• _Text section_:
━━━━━━━━━━━━━━━━━━━━━━━━━━━━━━

I'm running Edius 4.51 on a dual quad core processor. I've captured HDV footage using the Canopus HQ setting in project settings. After editing I downconverted to make an SD DVD. Encoding to MPEG, using the Canopus procoder took almost 4 hours for a 45 minute project. Is this normal? When working with an SD project it usually encodes at a 1:1 ratio.




Quote

I am not sure if this is normal but I can tell you definitely takes longer. Remember you are taking original footage with 3 times the pixels and data and squeezing it down to SD. It is going to take longer. Those numbers don't sound great but they seem in the ball park. A quad core encoding SD to SD just flies but HD is much more intensive.

Also the downconverted SD DVD looks very soft to me. It almost looks out of focus. I'm using all of the standard presets which yield excellent results for me when working in SD. The original HDV footage looks very very sharp when played directly on a monitor.

Can anyone guide me through this? Should I be downconverting in the camera upon capturing? Am I missing a setting somewhere? Again, thanks to anyone for advice.

━━━━━━━━━━━━━━━━━━━━━━━━━━━━━━

• _Written task_:
Say whether each statement agrees with the forum thread, answering yes or no and quoting the exact words that decide it. (a) Encoding the 45-minute project to MPEG took almost 4 hours. (b) The downconverted SD DVD looked sharp. (c) The reply says the original footage has twice the pixels of SD. Rely only on the forum thread above, not on outside knowledge.

━━━━━━━━━━━━━━━━━━━━━━━━━━━━━━

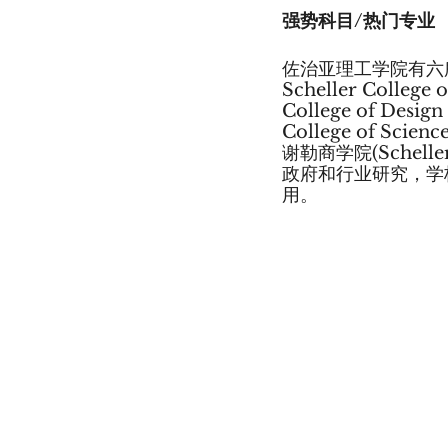
强势科目/热门专业
佐治亚理工学院有六所学
Scheller Colleg
College of Desi
College of Sc
谢勒商学院(Schell
政府和行业研究，学
用。 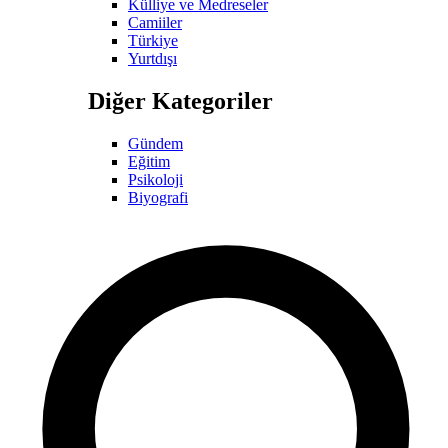
Külliye ve Medreseler
Camiiler
Türkiye
Yurtdışı
Diğer Kategoriler
Gündem
Eğitim
Psikoloji
Biyografi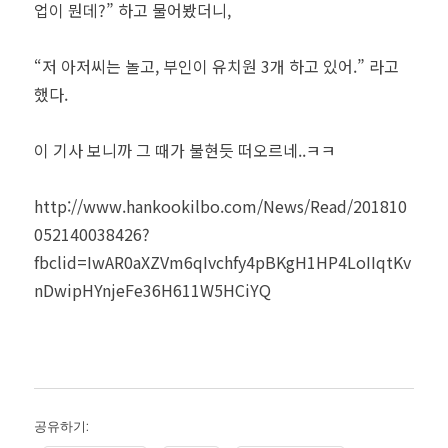
업이 뭔데?” 하고 물어봤더니,
“저 아저씨는 놀고, 부인이 유치원 3개 하고 있어.” 라고
했다.
이 기사 보니까 그 때가 불현듯 떠오르네..ㅋㅋ
http://www.hankookilbo.com/News/Read/201810
052140038426?
fbclid=IwAR0aXZVm6qIvchfy4pBKgH1HP4LoIIqtKv
nDwipHYnjeFe36H611W5HCiYQ
공유하기: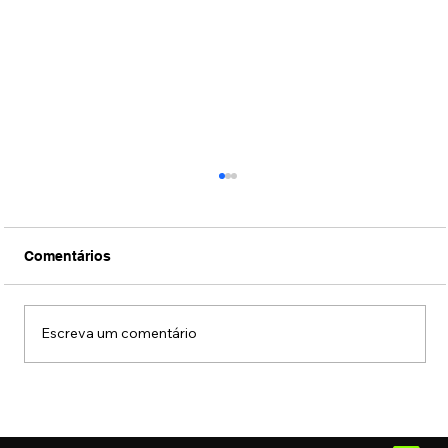
Comentários
Escreva um comentário
Filme sobre a vida de Silvio Santos
ganha primeiro trailer oficial, veja aqui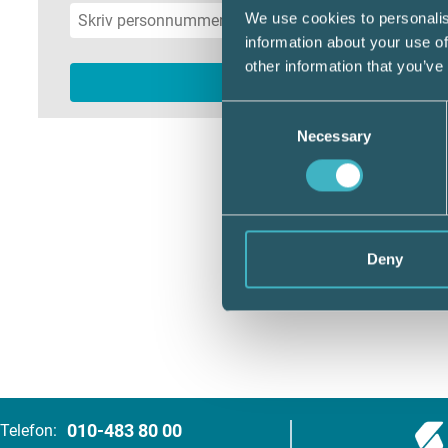
We use cookies to personalis
information about your use of
other information that you’ve
Consent
Necessary
Selection
Deny
010-483 80 00
Telefon: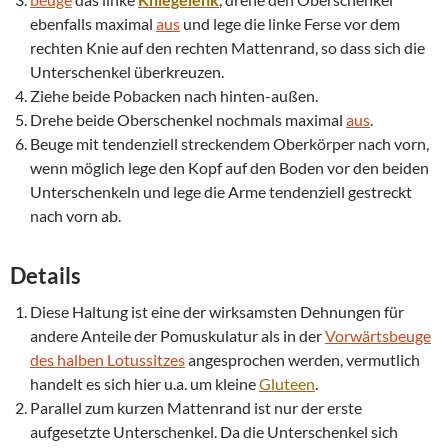
ebenfalls maximal
aus
und lege die linke Ferse vor dem
rechten Knie auf den rechten Mattenrand, so dass sich die
Unterschenkel überkreuzen.
Ziehe beide Pobacken nach hinten-außen.
Drehe beide Oberschenkel nochmals maximal
aus
.
Beuge mit tendenziell streckendem Oberkörper nach vorn,
wenn möglich lege den Kopf auf den Boden vor den beiden
Unterschenkeln und lege die Arme tendenziell gestreckt
nach vorn ab.
Details
Diese Haltung ist eine der wirksamsten Dehnungen für
andere Anteile der Pomuskulatur als in der
Vorwärtsbeuge
des halben Lotussitzes
angesprochen werden, vermutlich
handelt es sich hier u.a. um kleine
Gluteen
.
Parallel zum kurzen Mattenrand ist nur der erste
aufgesetzte Unterschenkel. Da die Unterschenkel sich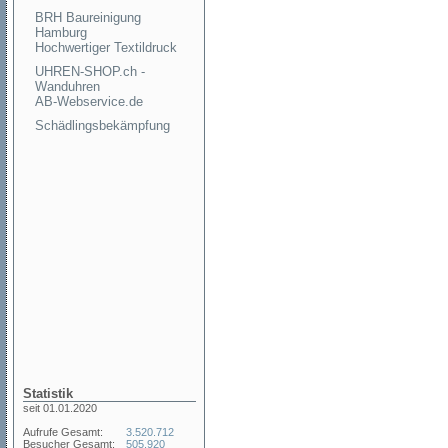
BRH Baureinigung
Hamburg
Hochwertiger Textildruck
UHREN-SHOP.ch -
Wanduhren
AB-Webservice.de
Schädlingsbekämpfung
Statistik
seit 01.01.2020
Aufrufe Gesamt:
3.520.712
Besucher Gesamt:
505.920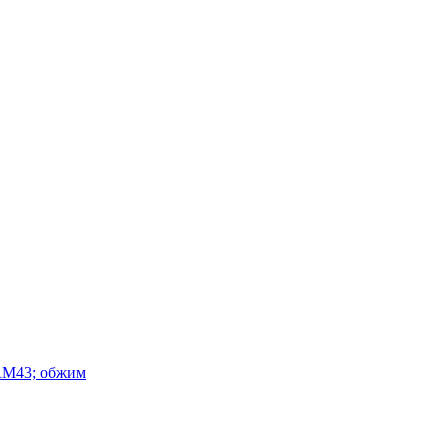
RM43; обжим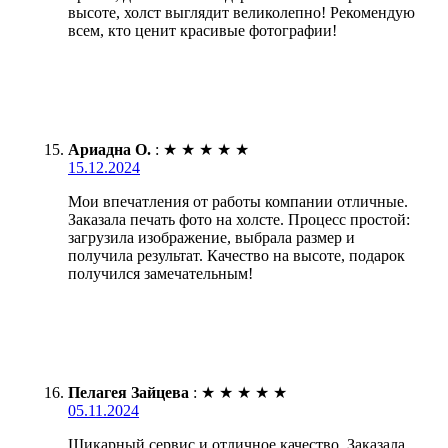
высоте, холст выглядит великолепно! Рекомендую
всем, кто ценит красивые фотографии!
Ариадна О.
:
★
★
★
★
★
15.12.2024
Мои впечатления от работы компании отличные.
Заказала печать фото на холсте. Процесс простой:
загрузила изображение, выбрала размер и
получила результат. Качество на высоте, подарок
получился замечательным!
Пелагея Зайцева
:
★
★
★
★
★
05.11.2024
Шикарный сервис и отличное качество. Заказала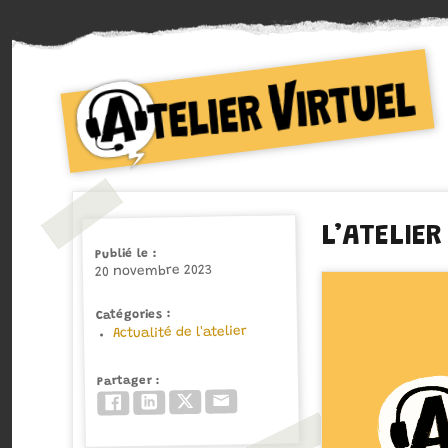
Collectif d'auteurs de Bande dessinée
Atelier Virtuel
L’ATELIE
Publié le
20 novembre 2023
Catégories
Actualité de l'atelier
Partager
Email
Twitter/X
LinkedIn
Facebook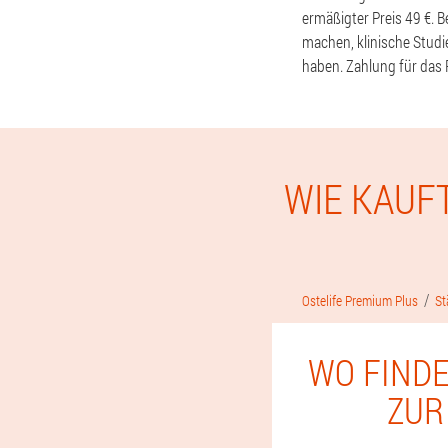
ermäßigter Preis 49 €. 
machen, klinische Stud
haben. Zahlung für das 
WIE KAUF
Ostelife Premium Plus
St
WO FINDE
ZUR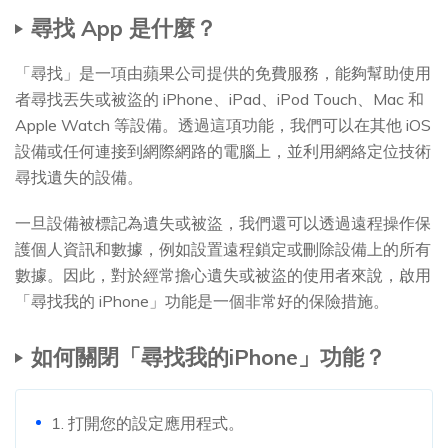
尋找 App 是什麼？
「尋找」是一項由蘋果公司提供的免費服務，能夠幫助使用
者尋找丟失或被盜的 iPhone、iPad、iPod Touch、Mac 和
Apple Watch 等設備。透過這項功能，我們可以在其他 iOS
設備或任何連接到網際網路的電腦上，並利用網絡定位技術
尋找遺失的設備。
一旦設備被標記為遺失或被盜，我們還可以透過遠程操作保
護個人資訊和數據，例如設置遠程鎖定或刪除設備上的所有
數據。因此，對於經常擔心遺失或被盜的使用者來說，啟用
「尋找我的 iPhone」功能是一個非常好的保險措施。
如何關閉「尋找我的iPhone」功能？
1. 打開您的設定應用程式。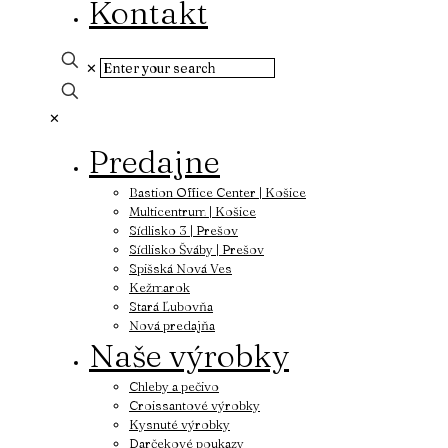
Kontakt
✕
✕
Predajne
Bastion Office Center | Košice
Multicentrum | Košice
Sídlisko 3 | Prešov
Sídlisko Šváby | Prešov
Spišská Nová Ves
Kežmarok
Stará Ľubovňa
Nová predajňa
Naše výrobky
Chleby a pečivo
Croissantové výrobky
Kysnuté výrobky
Darčekové poukazy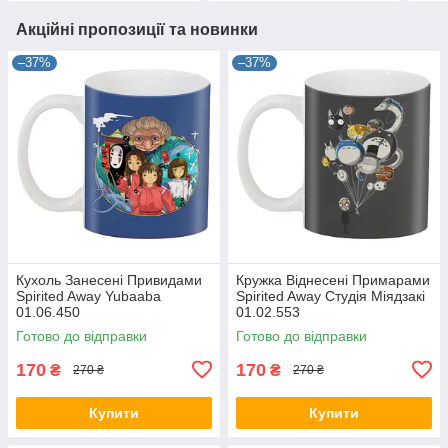
Акційні пропозиції та новинки
–37%
–37%
Кухоль Занесені Привидами
Кружка Віднесені Примарами
Spirited Away Yubaaba
Spirited Away Студія Міядзакі
01.06.450
01.02.553
Готово до відправки
Готово до відправки
170
170
₴
₴
270 ₴
270 ₴
Купити
Купити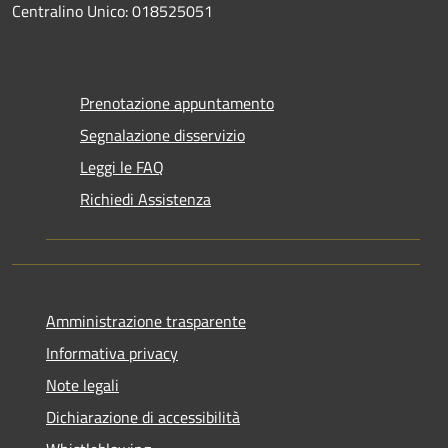
Centralino Unico: 018525051
Prenotazione appuntamento
Segnalazione disservizio
Leggi le FAQ
Richiedi Assistenza
Amministrazione trasparente
Informativa privacy
Note legali
Dichiarazione di accessibilità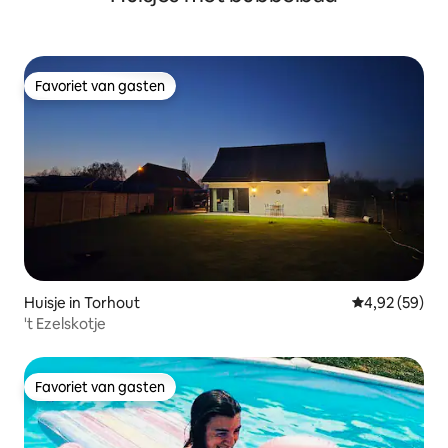
Favoriet van gasten
Favoriet van gasten
Huisje in Torhout
Gemiddelde be
4,92 (59)
't Ezelskotje
Favoriet van gasten
Favoriet van gasten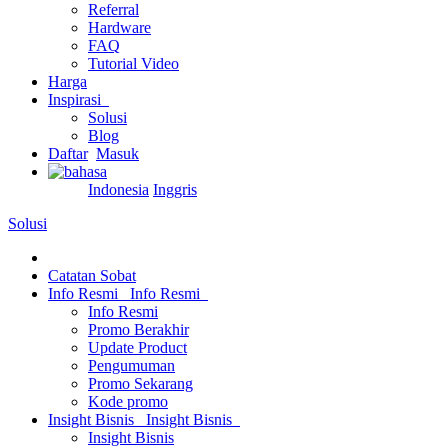
Referral
Hardware
FAQ
Tutorial Video
Harga
Inspirasi
Solusi
Blog
Daftar
Masuk
Indonesia
Inggris
Solusi
Catatan Sobat
Info Resmi
Info Resmi
Info Resmi
Promo Berakhir
Update Product
Pengumuman
Promo Sekarang
Kode promo
Insight Bisnis
Insight Bisnis
Insight Bisnis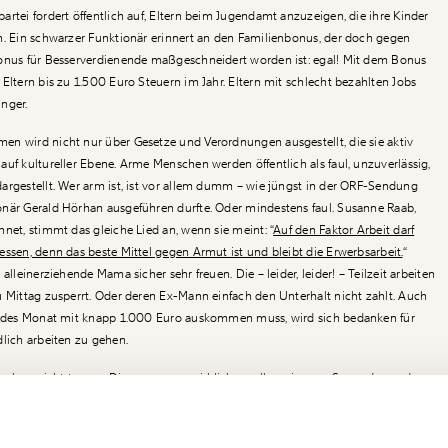
rtei fordert öffentlich auf, Eltern beim Jugendamt anzuzeigen, die ihre Kinder
n. Ein schwarzer Funktionär erinnert an den Familienbonus, der doch gegen
Bonus für Besserverdienende maßgeschneidert worden ist: egal! Mit dem Bonus
Eltern bis zu 1.500 Euro Steuern im Jahr. Eltern mit schlecht bezahlten Jobs
inger.
n wird nicht nur über Gesetze und Verordnungen ausgestellt, die sie aktiv
auf kultureller Ebene. Arme Menschen werden öffentlich als faul, unzuverlässig,
argestellt. Wer arm ist, ist vor allem dumm – wie jüngst in der ORF-Sendung
onär Gerald Hörhan ausgeführen durfte. Oder mindestens faul. Susanne Raab,
net, stimmt das gleiche Lied an, wenn sie meint: “
Auf den Faktor Arbeit darf
essen, denn das beste Mittel gegen Armut ist und bleibt die Erwerbsarbeit.
“
alleinerziehende Mama sicher sehr freuen. Die – leider, leider! – Teilzeit arbeiten
u Mittag zusperrt. Oder deren Ex-Mann einfach den Unterhalt nicht zahlt. Auch
 jedes Monat mit knapp 1.000 Euro auskommen muss, wird sich bedanken für
dlich arbeiten zu gehen.
ben nicht trauen. Die muss man wirklich an alles erinnern. Sogar daran, dass
 kümmern sollen. Familienministerin Raab hat vor dem Sommer bei der
Ich werde Fördermitglied* …
!
nderzahlung pro Kind an
%%armutsgefährdete%%
Familien deshalb zu
zgeld soll im Sinne der elterlichen Verantwortung auch zum Wohle der Kinder
Newsletter des Momentum I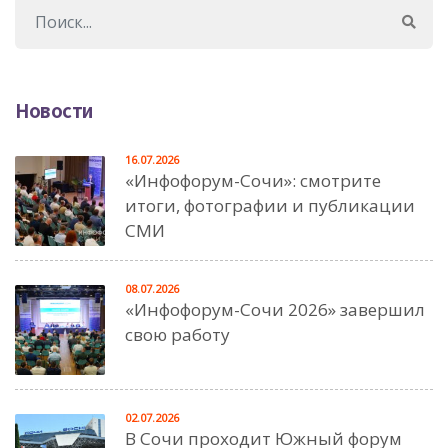
Новости
16.07.2026
«Инфофорум-Сочи»: смотрите
итоги, фотографии и публикации
СМИ
08.07.2026
«Инфофорум-Сочи 2026» завершил
свою работу
02.07.2026
В Сочи проходит Южный форум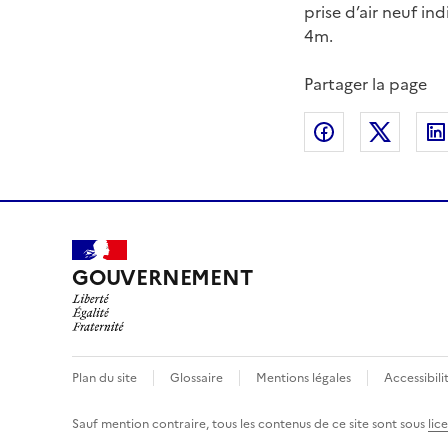
prise d’air neuf ind
4m.
Partager la page
Partager sur
Partag
GOUVERNEMENT
Plan du site
Glossaire
Mentions légales
Accessibili
Sauf mention contraire, tous les contenus de ce site sont sous
lic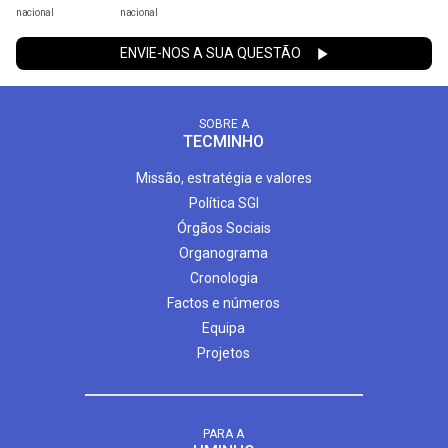
nacional
nacional
ENVIE-NOS A SUA QUESTÃO
SOBRE A
TECMINHO
Missão, estratégia e valores
Política SGI
Órgãos Sociais
Organograma
Cronologia
Factos e números
Equipa
Projetos
PARA A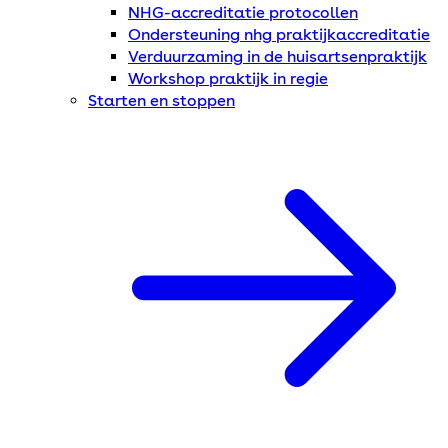
NHG-accreditatie protocollen
Ondersteuning nhg praktijkaccreditatie
Verduurzaming in de huisartsenpraktijk
Workshop praktijk in regie
Starten en stoppen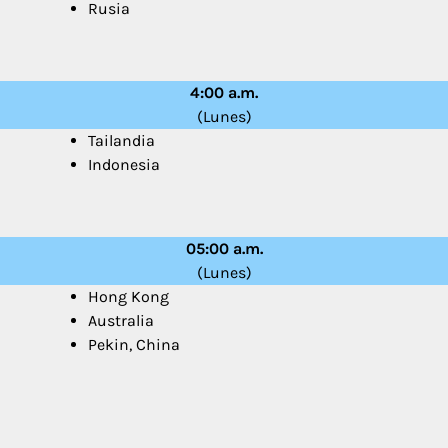
Rusia
4:00 a.m.
(Lunes)
Tailandia
Indonesia
05:00 a.m.
(Lunes)
Hong Kong
Australia
Pekin, China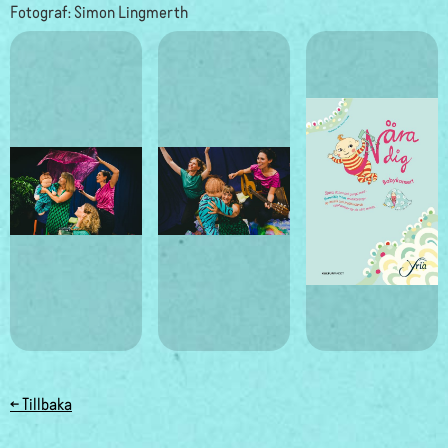
Fotograf: Simon Lingmerth
← Tillbaka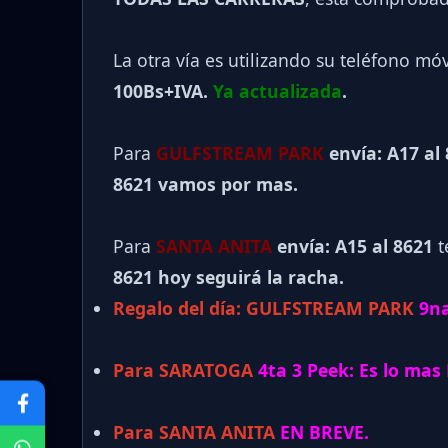
La otra vía es utilizando su teléfono mó
100Bs+IVA.
Ya actualizada
.
Para
GULFSTREAM PARK
envía: A17 al
8621 vamos por mas.
Para
SANTA ANITA
envía: A15 al
8621
t
8621 hoy seguirá la racha.
Regalo del día:
GULFSTREAM PARK
9na
Para SARATOGA
4ta 3 Peek: Es lo mas 
Para SANTA ANITA
EN BREVE.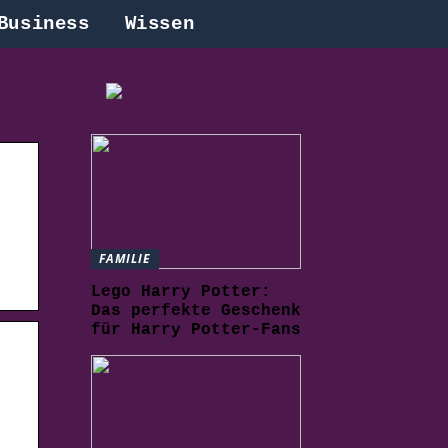
Business
Wissen
FAMILIE
Lego Harry Potter:
Das perfekte Geschenk
für Harry Potter-Fans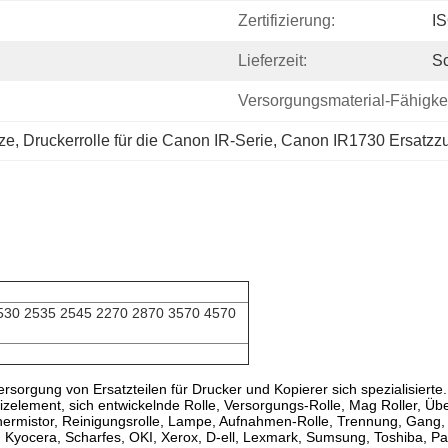
Zertifizierung:
I
Lieferzeit:
Sc
Versorgungsmaterial-Fähigkei
ze
, 
Druckerrolle für die Canon IR-Serie
, 
Canon IR1730 Ersatzz
530 2535 2545 2270 2870 3570 4570
ersorgung von Ersatzteilen für Drucker und Kopierer sich spezialisiert
zelement, sich entwickelnde Rolle, Versorgungs-Rolle, Mag Roller, Übe
ermistor, Reinigungsrolle, Lampe, Aufnahmen-Rolle, Trennung, Gang, 
yocera, Scharfes, OKI, Xerox, D-ell, Lexmark, Sumsung, Toshiba, P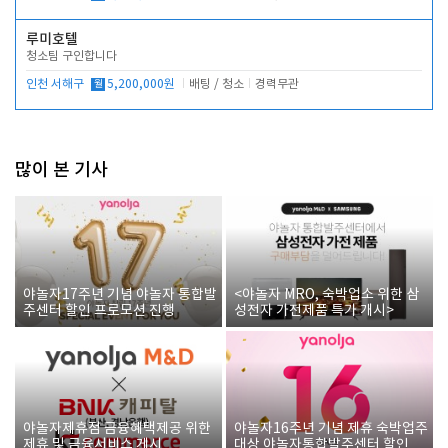
루미호텔
청소팀 구인합니다
인천 서해구
월
5,200,000원
배팅 / 청소
경력무관
많이 본 기사
야놀자17주년 기념 야놀자 통합발
<야놀자 MRO, 숙박업소 위한 삼
주센터 할인 프로모션 진행
성전자 가전제품 특가 개시>
야놀자제휴점 금융혜택제공 위한
야놀자16주년 기념 제휴 숙박업주
제휴 및 금융서비스 게시
대상 야놀자통합발주센터 할인쿠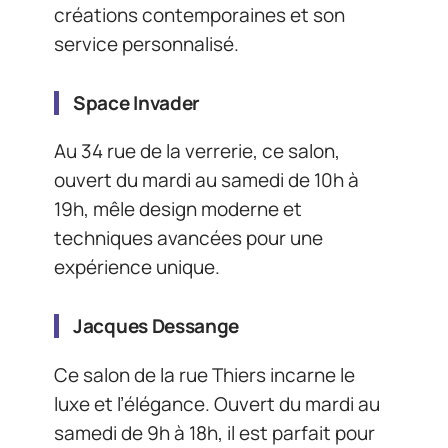
créations contemporaines et son
service personnalisé.
Space Invader
Au 34 rue de la verrerie, ce salon,
ouvert du mardi au samedi de 10h à
19h, mêle design moderne et
techniques avancées pour une
expérience unique.
Jacques Dessange
Ce salon de la rue Thiers incarne le
luxe et l’élégance. Ouvert du mardi au
samedi de 9h à 18h, il est parfait pour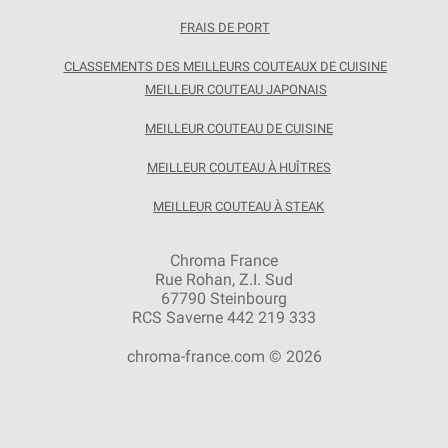
FRAIS DE PORT
CLASSEMENTS DES MEILLEURS COUTEAUX DE CUISINE
MEILLEUR COUTEAU JAPONAIS
MEILLEUR COUTEAU DE CUISINE
MEILLEUR COUTEAU À HUÎTRES
MEILLEUR COUTEAU À STEAK
Chroma France
Rue Rohan, Z.I. Sud
67790 Steinbourg
RCS Saverne 442 219 333
chroma-france.com © 2026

━━━━━━━━━━━━━━━━━━━━━━━━━━━━━━

• _Your response_:
(a) Yes: "took almost 4 hours for a 45 minute project"
(b) No: "the downconverted SD DVD looks very soft to me"
(c) No: "original footage with 3 times the pixels and data"